Selected passage
-*-
Shropshire Star

Peter Rhodes on a new tsar, smelling a rat and the case for promoting Captain Tom

Read the latest column from Peter Rhodes.

Published
Hugh Bonneville in the comedy series Twenty Twelve

Golden rule of reporting on this virus: If something goes right, we praise the NHS. If something goes wrong we blame the Government.

I don't like to be thought of as a cynic but, if you ask me, the theory of beating the virus by tracing people on their smartphones and then alerting all their contacts if they develop symptoms is wishful thinking served with cosdwallop and a side portion of balderdash. I may be wrong.

But for this system to work, an estimated 80 per cent of smartphone users would have to download the app and sign up to the process. Now the statistics. Overall, about 79 per cent of UK adults possess a smartphone. In the 16-24 age group ownership is almost 100 per cent. But in the most vulnerable 65-plus age group, 60 per cent do not own a smartphone. I rarely believe in conspiracies but if any government created a system which effectively made smartphone ownership compulsory, I might smell a rat. And wouldn't you?
-*-
Dataset entries

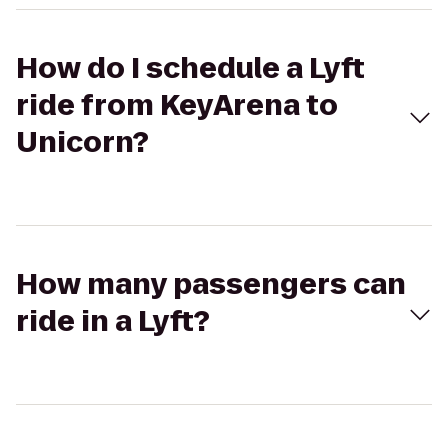
How do I schedule a Lyft
ride from KeyArena to
Unicorn?
How many passengers can
ride in a Lyft?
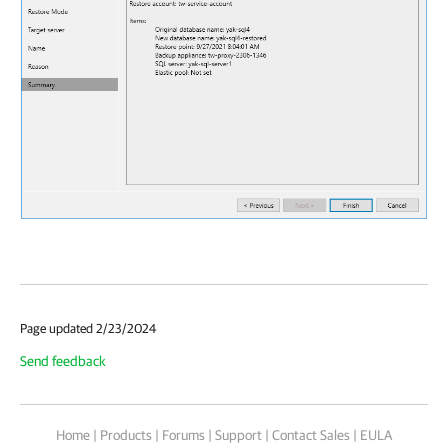
Page updated 2/23/2024
Send feedback
Home
|
Products
|
Forums
|
Support
|
Contact Sales
|
EULA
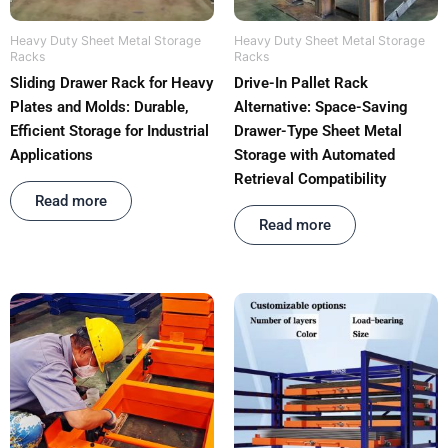
Heavy Duty Sheet Metal Storage
Heavy Duty Sheet Metal Storage
Racks
Racks
Sliding Drawer Rack for Heavy
Drive-In Pallet Rack
Plates and Molds: Durable,
Alternative: Space-Saving
Efficient Storage for Industrial
Drawer-Type Sheet Metal
Applications
Storage with Automated
Retrieval Compatibility
Rated
out of 5
Read more
Rated
out of 5
Read more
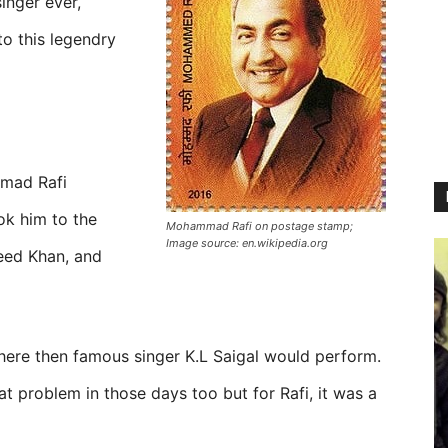
inger ever,
to this legendry
mad Rafi
ok him to the
Mohammad Rafi on postage stamp;
Image source: en.wikipedia.org
eed Khan, and
ere then famous singer K.L Saigal would perform.
t problem in those days too but for Rafi, it was a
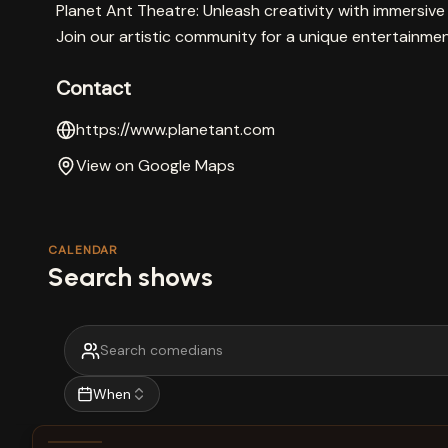
Planet Ant Theatre: Unleash creativity with immers
Join our artistic community for a unique entertainme
Contact
https://www.planetant.com
View on Google Maps
CALENDAR
Search shows
When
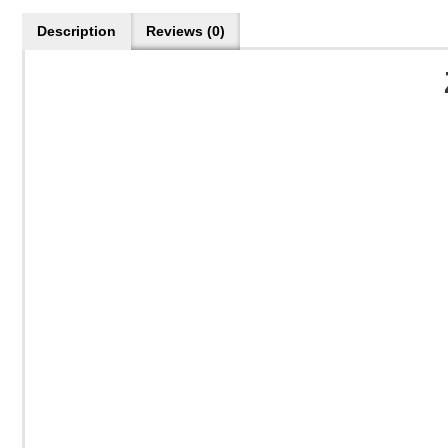
Description
Reviews (0)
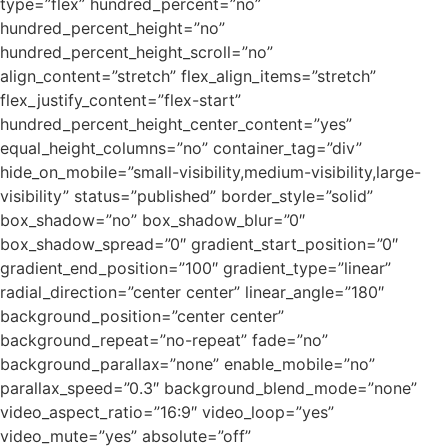
type=”flex” hundred_percent=”no”
hundred_percent_height=”no”
hundred_percent_height_scroll=”no”
align_content=”stretch” flex_align_items=”stretch”
flex_justify_content=”flex-start”
hundred_percent_height_center_content=”yes”
equal_height_columns=”no” container_tag=”div”
hide_on_mobile=”small-visibility,medium-visibility,large-
visibility” status=”published” border_style=”solid”
box_shadow=”no” box_shadow_blur=”0″
box_shadow_spread=”0″ gradient_start_position=”0″
gradient_end_position=”100″ gradient_type=”linear”
radial_direction=”center center” linear_angle=”180″
background_position=”center center”
background_repeat=”no-repeat” fade=”no”
background_parallax=”none” enable_mobile=”no”
parallax_speed=”0.3″ background_blend_mode=”none”
video_aspect_ratio=”16:9″ video_loop=”yes”
video_mute=”yes” absolute=”off”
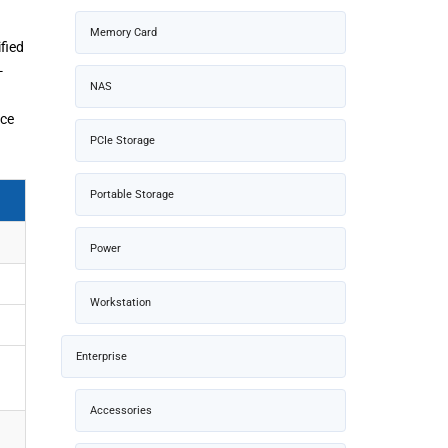
Memory Card
fied
-
NAS
nce
PCIe Storage
Portable Storage
Power
Workstation
Enterprise
Accessories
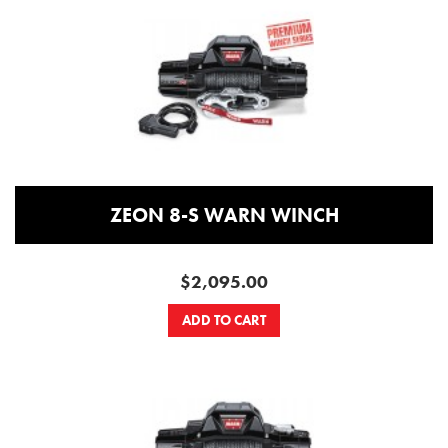
ZEON 8-S WARN WINCH
$2,095.00
ADD TO CART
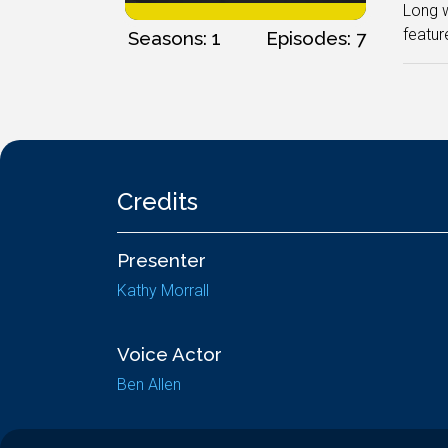
Long w
featur
Seasons: 1
Episodes: 7
Credits
Presenter
Kathy Morrall
Voice Actor
Ben Allen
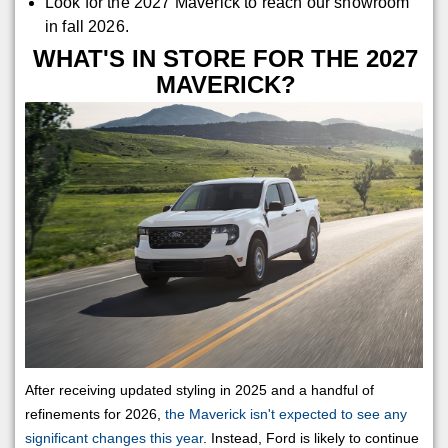
Look for the 2027 Maverick to reach our showroom
in fall 2026.
WHAT'S IN STORE FOR THE 2027
MAVERICK?
After receiving updated styling in 2025 and a handful of
refinements for 2026,
the Maverick isn't expected to see any
significant changes this year
. Instead, Ford is likely to continue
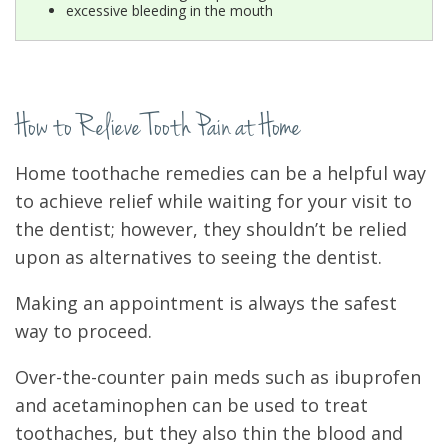
excessive bleeding in the mouth
How to Relieve Tooth Pain at Home
Home toothache remedies can be a helpful way
to achieve relief while waiting for your visit to
the dentist; however, they shouldn’t be relied
upon as alternatives to seeing the dentist.
Making an appointment is always the safest
way to proceed.
Over-the-counter pain meds such as ibuprofen
and acetaminophen can be used to treat
toothaches, but they also thin the blood and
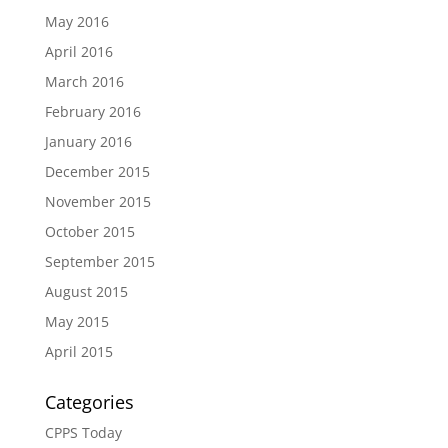
May 2016
April 2016
March 2016
February 2016
January 2016
December 2015
November 2015
October 2015
September 2015
August 2015
May 2015
April 2015
Categories
CPPS Today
-*-
Tasks to carry out
A. In the Peter Rhodes column, what share of smartphone users would have to download the tracing app for the system to work?
B. Reproduce the stretch of the Peter Rhodes column from "Shropshire Star" through "blame the Government.".
C. Resume the Peter Rhodes column on smartphone virus tracing from where it stops.

Task results
A. An estimated 80 per cent.

B.
Shropshire Star

Peter Rhodes on a new tsar, smelling a rat and the case for promoting Captain Tom

Read the latest column from Peter Rhodes.

Published
Hugh Bonneville in the comedy series Twenty Twelve

Golden rule of reporting on this virus: If something goes right, we praise the NHS. If something goes wrong we blame the Government.

C.
Mind you, sometimes computer systems can be alarmingly clever. Take those ones that analyse your shopping habits online and the pop up adverts totally guaranteed to match your interests. I've just had one appear promoting The FutureCow teat scrubber (“Wash, dry, disinfect and stimulate in one easy step”). Spot on, lads.

When we heard that the chief executive of the 2012 London Olympics had been appointed as “personal protective equipment (PPE) tsar” how many of us had a mental image of Hugh Bonneville? So that's all good.

As a rule, retired British Army officers do not use ranks below major in civilian life. Captain Tom Moore who has raised more than £25 million for the NHS, and also served in my family's old regiment, the Duke of Wellington's (West Riding), is an exception. It would be a grand gesture, no matter what other awards he receives, to promote him a rank or two. Colonel Moore has a certain ring.

Military trivia. The Duke of Wellington's Regiment was the only regiment in the British Army to be named after a non-royal commoner. Even in these democratic times, that didn't save “The Duke of Boots” from the defence cuts of 2005. Captain Tom Moore was no doubt dismayed that his 300-year-old regiment which once put many 1,000-strong battalions in the field became merely a sub-unit of the Yorkshire Regiment.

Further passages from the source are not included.